Ich neigte meinen Kopf, schmiegte mich an ihre kalte Hand und versuchte zu verstehen.
Meine Augen schlossen sich und ich konzentrierte mich auf ihren mittlerweile sehr ruhigen Herzschlag, auf ihre sachte Haut und ihren Geruch, der sich mir nicht erschließen lassen wollte.

Sie schien nicht rudellos zu sein. Zumindest war sie das nicht immer gewesen.
Ihr Körpergeruch kam mir bekannt vor. Es musste sich um ein Rudel handeln, dem ich in meiner Zeit als Alpha ebenfalls begegnet war.

Als Wolf war es leicht sich auf seine Nase zu verlassen. Meist sogar besser, als auf alle anderen Sinnesorgane.
Aber da sie noch so unbekannt war, konnte ich mir bei ihr nicht sicher sein.

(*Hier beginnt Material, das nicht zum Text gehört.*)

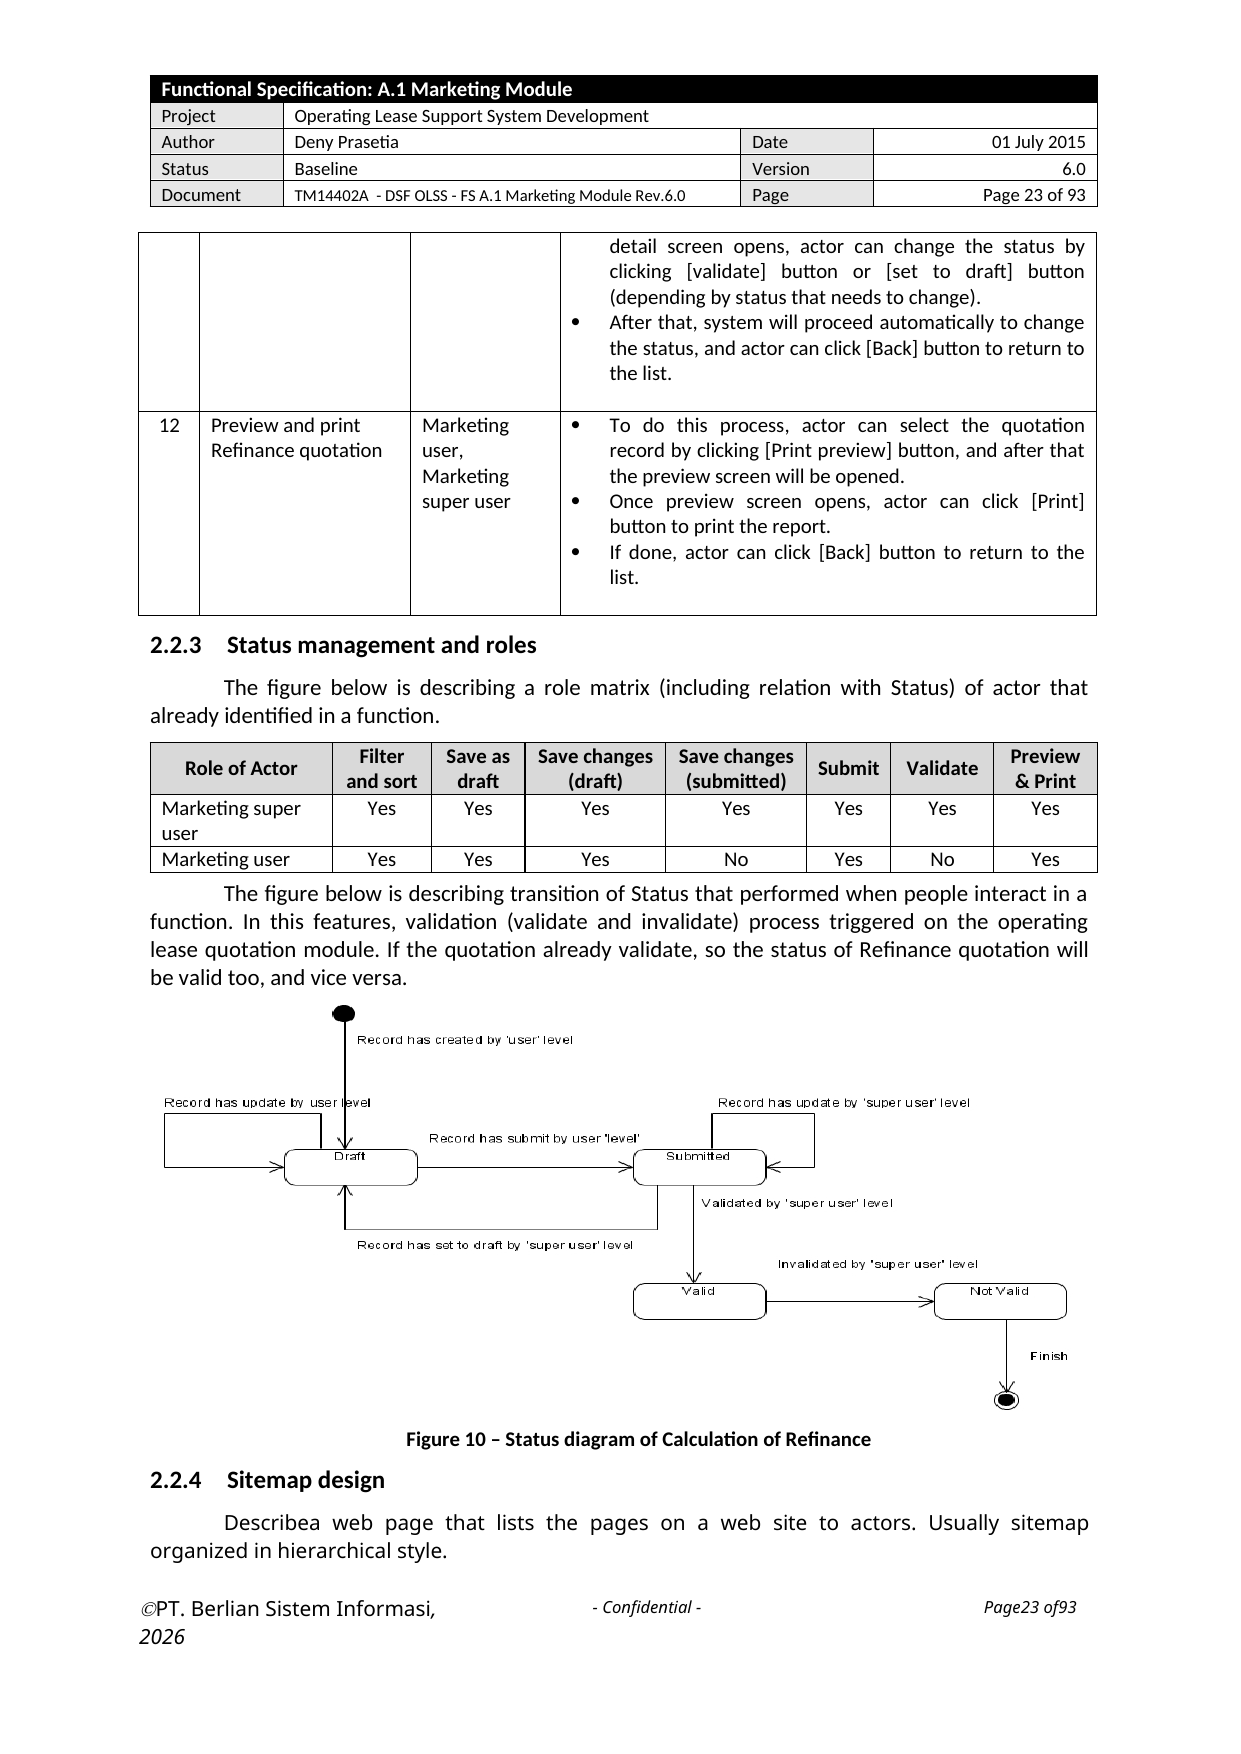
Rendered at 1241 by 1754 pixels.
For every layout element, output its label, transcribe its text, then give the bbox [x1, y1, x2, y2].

table_cell Yes [994, 795, 1097, 846]
table_cell 12 [139, 412, 199, 615]
table_header Role of Actor [151, 743, 332, 794]
table_cell 11 [139, 233, 199, 411]
table_cell Yes [994, 847, 1097, 872]
table_cell Yes [666, 795, 806, 846]
table_header Submit [807, 743, 890, 794]
table_cell Yes [432, 795, 524, 846]
table_header Save as draft [432, 743, 524, 794]
subtitle Sitemap design [150, 1464, 1090, 1494]
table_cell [561, 233, 1096, 411]
table_header Save changes (draft) [526, 743, 665, 794]
table_header Validate [891, 743, 993, 794]
table_cell Yes [807, 847, 890, 872]
table_cell Yes [333, 847, 431, 872]
table_cell Yes [432, 847, 524, 872]
text The figure below is describing a role matrix (including relation with Status) of actor that already identified in a function. [150, 673, 1090, 729]
table_header Filter and sort [333, 743, 431, 794]
subtitle Status management and roles [150, 629, 1090, 659]
table_cell Preview and print Refinance quotation [200, 412, 410, 615]
text Describea web page that lists the pages on a web site to actors. Usually sitemap organized in hierarchical style. [150, 1508, 1090, 1565]
table_cell Marketing user, Marketing super user [411, 412, 560, 615]
text The figure below is describing transition of Status that performed when people interact in a function. In this features, validation (validate and invalidate) process triggered on the operating lease quotation module. If the quotation already validate, so the status of Refinance quotation will be valid too, and vice versa. [150, 879, 1090, 991]
table_cell Yes [807, 795, 890, 846]
table_cell Yes [333, 795, 431, 846]
table_cell Yes [891, 795, 993, 846]
table_cell No [891, 847, 993, 872]
table_cell Marketing super user [151, 795, 332, 846]
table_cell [200, 233, 410, 411]
table_cell To do this process, actor can select the quotation record by clicking [Print preview] button, and after that the preview screen will be opened. Once preview screen opens, actor can click [Print] button to print the report. If done, actor can click [Back] button to return to the list. [561, 412, 1096, 615]
table_cell No [666, 847, 806, 872]
table_header Preview & Print [994, 743, 1097, 794]
text Figure 10 – Status diagram of Calculation of Refinance [187, 1426, 1090, 1451]
table_cell Yes [526, 795, 665, 846]
table_cell Marketing user [151, 847, 332, 872]
table_header Save changes (submitted) [666, 743, 806, 794]
table_cell Yes [526, 847, 665, 872]
picture [150, 1003, 1086, 1412]
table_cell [411, 233, 560, 411]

Oder war sie doch ein Mensch?
Mein Engelchen, bist du ein Mensch?

War sie gefangen gewesen?
Hatte sie jemand misshandelt?
Wieso hatte sie so geweint?

Ungewollt knurrte ich in die Stille und umschloss ihre Hand mit den meinen.
Wenn es tatsächlich jemand gewagt hatte, sie anzufassen, dann sollte er mich kennenlernen.
Ich würde morden.

Oh, ich würde alles tun.
Ich würde sie rächen, wenn sie nur mit der Wimper zuckte.
Ich war ihr verfallen.

Ihr.
Dem schönen Mädchen von dem ich in der Vergangenheit schon einmal geträumt hatte.
Ja, ich hatte sie gesehen.
Dieses wunderschöne Wesen mit den vollsten Kirschlippen und den dunkelblausten Kulleraugen, die ich je gesehen hatte.
Das Mädchen in meinem Traum glich sich exakt mit dem Mädchen, das ich endlich in den Armen halten durfte.

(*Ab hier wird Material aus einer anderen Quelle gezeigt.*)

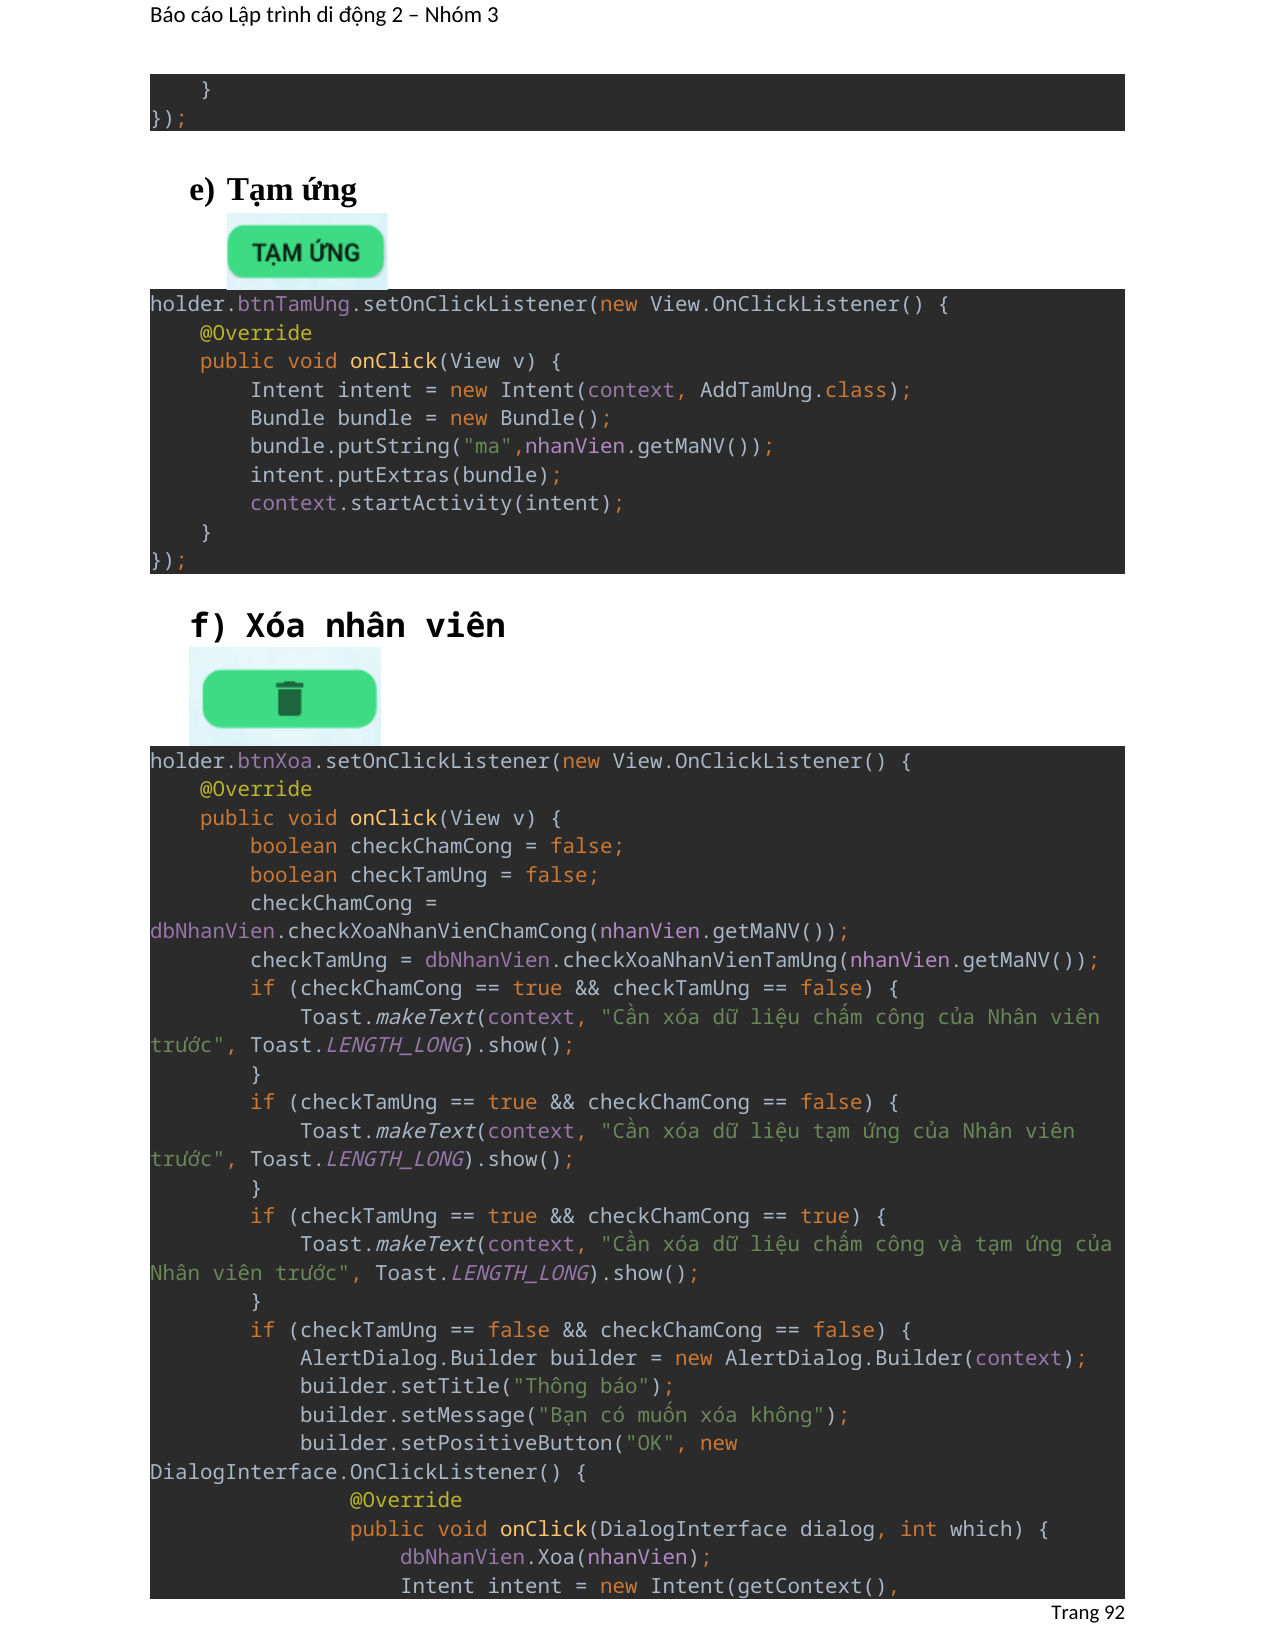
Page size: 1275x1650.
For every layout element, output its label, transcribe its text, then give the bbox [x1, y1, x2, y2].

picture [226, 213, 388, 290]
list Tạm ứng [189, 169, 1125, 208]
text holder.btnTamUng.setOnClickListener(new View.OnClickListener() { @Override public void onClick(View v) { Intent intent = new Intent(context, AddTamUng.class); Bundle bundle = new Bundle(); bundle.putString("ma",nhanVien.getMaNV()); intent.putExtras(bundle); context.startActivity(intent); } }); [150, 289, 1125, 574]
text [150, 746, 1125, 1599]
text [150, 74, 1125, 131]
picture [189, 647, 382, 746]
list Xóa nhân viên [189, 602, 1125, 648]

Zarte, nahezu transparente Haut, die im Licht schimmerte.
Zwei Muttermale direkt unter jeweils einem ihrer Augen.
Liebliche Sommersprossen, die ich gewollt war einzeln zu küssen, weil sie so niedlich in dem runden Gesicht, mit den langen Wimpern und trockenen Lippen aussahen.

Ja, sie war unverkennbar jene Frau von der ich geträumt hatte. Ich würde sie lieben.
Für immer.
Und sie würde mich lieben.
Für immer.
Und wir würden einander lieben.
Für immer.

Oh, mein Engel, niemals werde ich dich gehen lassen.

Zur Not würde ich den Tod umbringen.